The material is tough and water-resistant, but certainly not water proof, so it’s best to have a dry-bag lining the Koala. Alpkit make one specifically to fit (it’s the same tapered shape), but I already had a Sea-to-Summit one and have been using that without any problems.
It’s had a lot of use over the last two years and shows very little signs of wear. The area on top that pushes against the saddle has worn a bit, but that’s all. It’s held up very well, and I’m more than happy with it.
The Fuel Pod
Alpkit do a few different sizes of fuel pod, designed to sit on the top tube, behind the stem. I got the medium size (6cm wide, 21cm long, 11cm high), this was before they added the cable port as a standard feature.
On the road bike I had a problem with my knees hitting the bag when I was climbing out of the saddle, and as I tried to compensate for it I hurt my knees. Instead, I switched it to sit up against my seatpost. My thighs brushed it as I rode, but not enough to cause any problems or irritation. On the mountain bike it sits nicely behind the stem and I don’t have any problems when climbing.
It’s a great size for stuffing with food and anything else I might need easy access to when riding. Like the Koala, after a few years use it shows very little signs of wear (although it would probably benefit from a clean).
The Possum is Alpkit’s series of ready-made framebags, coming in three different sizes, I got the largest to make best use of the length available on the road bike (6cm wide, 51cm long, 13cm high).
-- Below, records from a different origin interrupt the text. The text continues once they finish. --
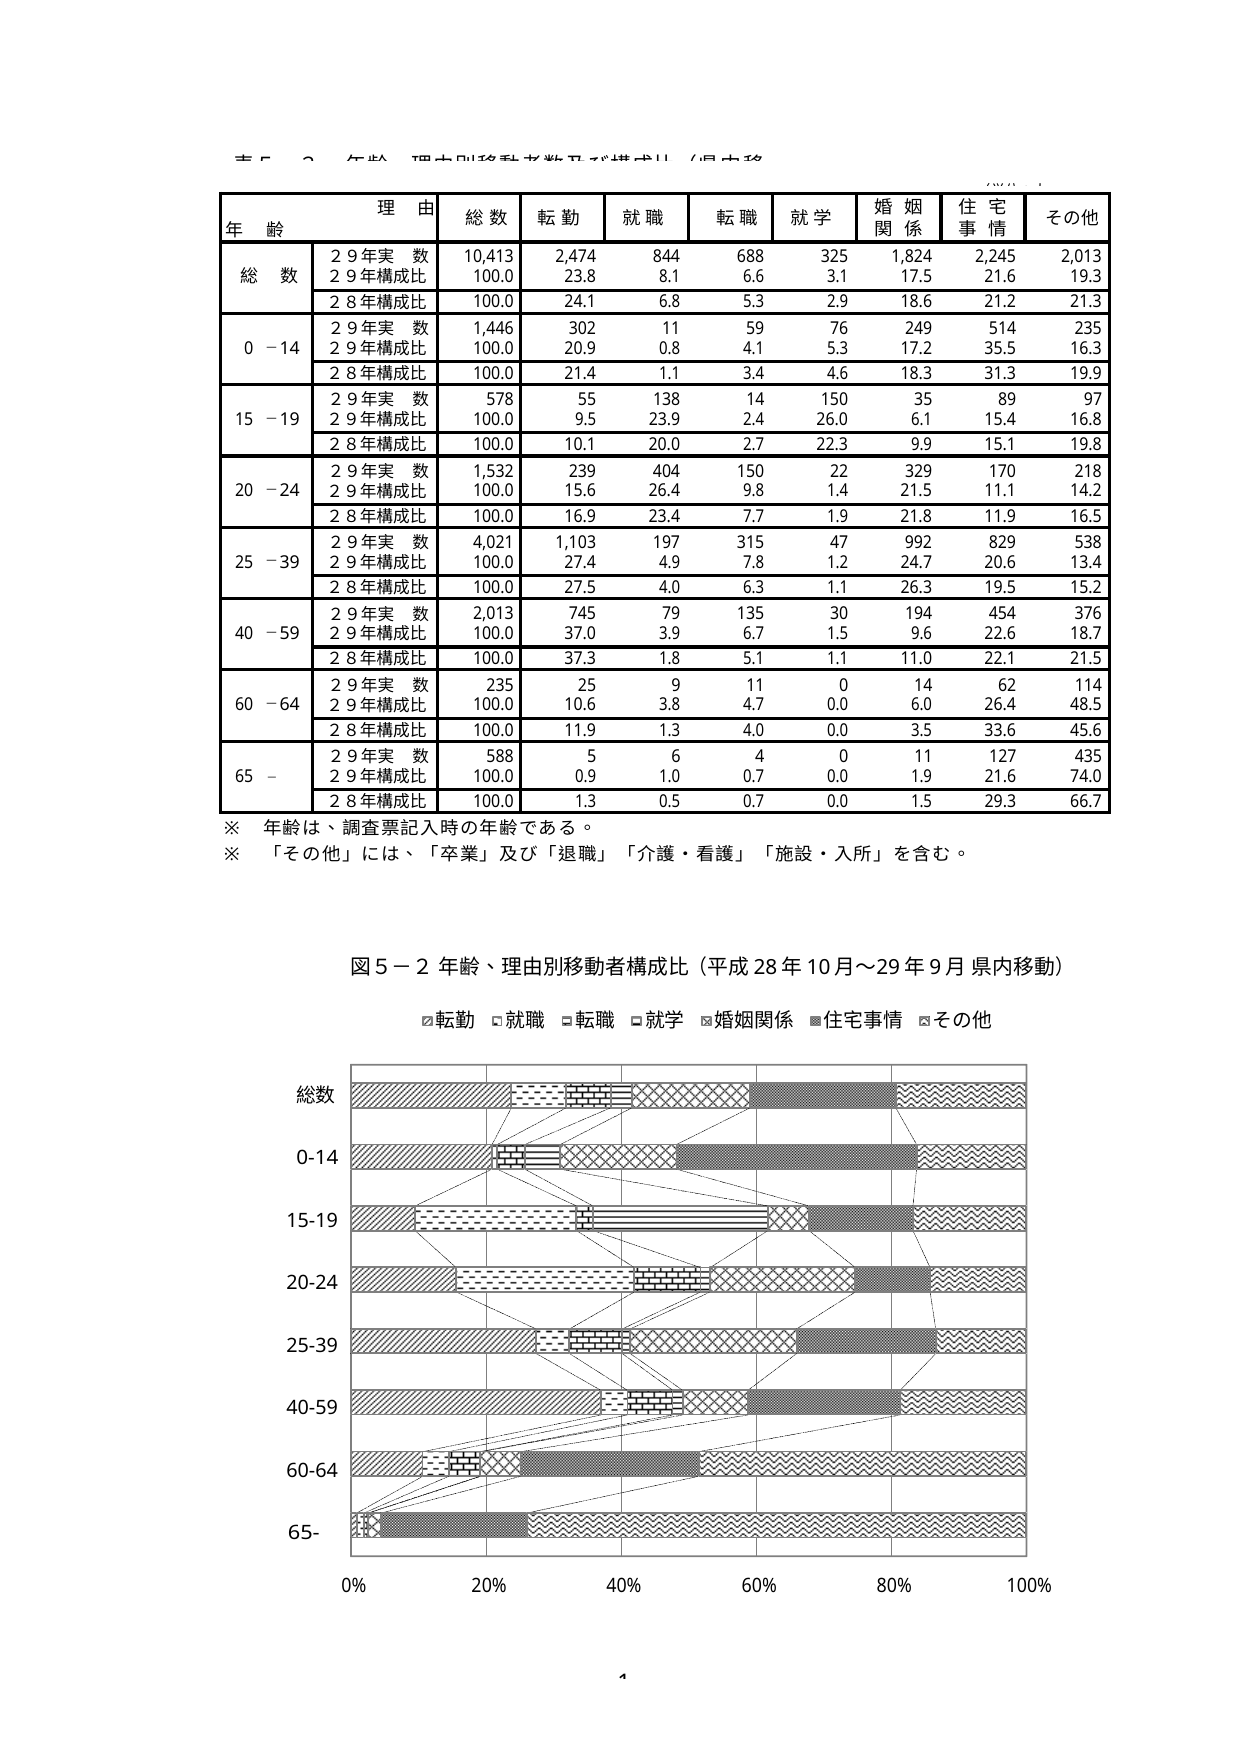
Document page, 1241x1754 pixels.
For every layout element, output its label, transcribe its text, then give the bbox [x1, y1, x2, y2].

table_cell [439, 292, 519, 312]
text 40-59 [286, 1393, 1159, 1420]
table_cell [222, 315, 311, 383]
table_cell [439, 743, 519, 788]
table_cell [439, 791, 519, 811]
text 15-19 [286, 1206, 1159, 1233]
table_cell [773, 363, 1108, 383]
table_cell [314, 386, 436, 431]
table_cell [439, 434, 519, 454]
text 25-39 [286, 1331, 1159, 1358]
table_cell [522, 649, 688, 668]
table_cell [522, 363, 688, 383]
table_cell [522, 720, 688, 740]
picture [481, 1452, 520, 1456]
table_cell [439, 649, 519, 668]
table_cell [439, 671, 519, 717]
picture [352, 1452, 422, 1456]
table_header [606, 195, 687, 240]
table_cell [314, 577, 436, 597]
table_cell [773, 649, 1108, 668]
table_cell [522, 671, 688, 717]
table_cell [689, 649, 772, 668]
text ※ 年齢は、調査票記入時の年齢である。 [224, 816, 1159, 840]
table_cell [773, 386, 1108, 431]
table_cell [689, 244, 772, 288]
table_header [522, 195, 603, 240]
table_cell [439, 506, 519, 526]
text 0-14 [296, 1144, 1159, 1171]
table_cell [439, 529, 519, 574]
picture [369, 1514, 380, 1518]
text 転勤 就職 転職 就学 婚姻関係 住宅事情 その他 [435, 1007, 1159, 1034]
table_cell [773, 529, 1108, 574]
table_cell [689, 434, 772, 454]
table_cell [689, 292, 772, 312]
picture [700, 1452, 1025, 1456]
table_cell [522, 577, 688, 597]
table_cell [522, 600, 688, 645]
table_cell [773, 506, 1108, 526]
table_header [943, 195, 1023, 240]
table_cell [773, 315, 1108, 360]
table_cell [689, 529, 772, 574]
text 60-64 [286, 1456, 1159, 1483]
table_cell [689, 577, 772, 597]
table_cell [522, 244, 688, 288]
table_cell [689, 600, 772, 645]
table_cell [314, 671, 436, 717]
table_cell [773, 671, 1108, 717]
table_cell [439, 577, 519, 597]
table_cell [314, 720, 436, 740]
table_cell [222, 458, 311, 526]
picture [528, 1514, 1025, 1518]
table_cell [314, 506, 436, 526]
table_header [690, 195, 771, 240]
text 0% 20% 40% 60% 80% 100% [341, 1571, 1159, 1598]
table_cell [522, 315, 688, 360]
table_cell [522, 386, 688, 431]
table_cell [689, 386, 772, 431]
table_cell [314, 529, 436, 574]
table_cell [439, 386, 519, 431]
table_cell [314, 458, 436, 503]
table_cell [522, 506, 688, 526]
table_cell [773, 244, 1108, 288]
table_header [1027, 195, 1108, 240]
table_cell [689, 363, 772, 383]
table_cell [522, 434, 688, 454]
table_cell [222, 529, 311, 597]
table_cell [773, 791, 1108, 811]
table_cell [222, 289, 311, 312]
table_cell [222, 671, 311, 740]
picture [382, 1514, 526, 1518]
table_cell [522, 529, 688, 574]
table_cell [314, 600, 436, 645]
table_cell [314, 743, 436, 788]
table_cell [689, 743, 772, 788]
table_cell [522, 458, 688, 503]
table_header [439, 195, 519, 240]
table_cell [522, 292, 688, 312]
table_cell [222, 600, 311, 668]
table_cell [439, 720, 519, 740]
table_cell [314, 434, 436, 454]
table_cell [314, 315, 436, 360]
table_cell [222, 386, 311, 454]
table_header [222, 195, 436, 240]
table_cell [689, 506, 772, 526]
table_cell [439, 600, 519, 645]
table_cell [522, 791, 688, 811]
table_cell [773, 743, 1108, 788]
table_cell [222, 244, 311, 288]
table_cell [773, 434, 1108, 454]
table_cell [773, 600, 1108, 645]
text ※ 「その他」には、「卒業」及び「退職」「介護・看護」「施設・入所」を含む。 [224, 841, 1159, 865]
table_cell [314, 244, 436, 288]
text 65- [288, 1518, 1159, 1545]
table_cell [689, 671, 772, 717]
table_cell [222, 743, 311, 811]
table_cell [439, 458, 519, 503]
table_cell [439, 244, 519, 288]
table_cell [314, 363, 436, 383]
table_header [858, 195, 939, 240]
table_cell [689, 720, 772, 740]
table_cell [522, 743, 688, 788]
text 総数 [296, 1081, 1159, 1108]
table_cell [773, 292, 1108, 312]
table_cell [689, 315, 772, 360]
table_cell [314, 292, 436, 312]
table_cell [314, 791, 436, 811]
text 図５－２ 年齢、理由別移動者構成比（平成28年10月～29年9月 県内移動） [350, 952, 1159, 980]
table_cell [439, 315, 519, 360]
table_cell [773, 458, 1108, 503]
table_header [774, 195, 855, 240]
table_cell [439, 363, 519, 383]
picture [450, 1452, 479, 1456]
picture [423, 1452, 448, 1456]
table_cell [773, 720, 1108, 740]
picture [424, 1018, 431, 1025]
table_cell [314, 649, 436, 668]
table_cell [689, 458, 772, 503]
picture [521, 1452, 698, 1456]
text 20-24 [286, 1269, 1159, 1296]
As with the Fuel Pod, I got this before the cable port was a standard feature.
The Possum is divided into two sections. The larger one on the non-drive-side runs the length and width of the bag and is a great place to stash slightly larger items that you might need quick access to. On the drive-side is a document pocket, a narrow pocket running the full length of the bag and (in the large size) comfortably holds passport, phone, etc.
The Stingray is a made-to-measure frame bag, with no end of choices about shapes, compartments, zips, colours, and widths. Rather than go through all the various options here it’s best to watch the video on their site.
I wanted to go for a Stingray for the mountain bike as the Scandal only has one set of bottle cage bosses, and I didn’t want to have a hydration pack on my back. A full frame back with a hydration bladder in the top and space at the bottom of other bits and pieces made more sense to me, and would be a better use of the space available. I should be able to fit a 3L bladder in the top with some careful packing, and still have space at the bottom for some spares.
After a bit of thought and measurement I decided to go for a 5cm wide bag, with a horizontal divider, a cable port, and a document pocket. I went for 5cm wide as I didn’t want to risk having the bag rubbing on my legs, particularly if I was packing it full and it bulged out a bit. With a full frame bag on a large frame, a horizontal divider would allow me to use the space properly and keep everything quite organised. It would also help keep the bag in shape. The document pocket was a no-brainer for me. As well as keeping some flatter things in the Possum’s document pocket, I also found that I used it as a bin for wrappers and packets as I cycled, so that I wasn’t fishing around in my jersey pockets or Fuel Pod looking for food among the rubbish.
After making a cardboard template I spent a bit of time with a ruler and pencil working out where best to put the horizontal divide. Writing all the necessary information on the template and sending it off to Alpkit. A week later I was greeted by a box containing my Stingray. Incredibly quick service.
As you would expect for a custom made bag, it fits perfectly. I loaded up the bladder and tried that in the top compartment, another great fit. In the bottom I’ve currently got two inner tubes, a pump, a multi-tool, a puncture repair kit, and a rain jacket.
I’ve had this on the mountain bike for nearly a month and I barely notice it. It holds everything I need (and more) and simply does the job. I couldn’t ask for any more than that.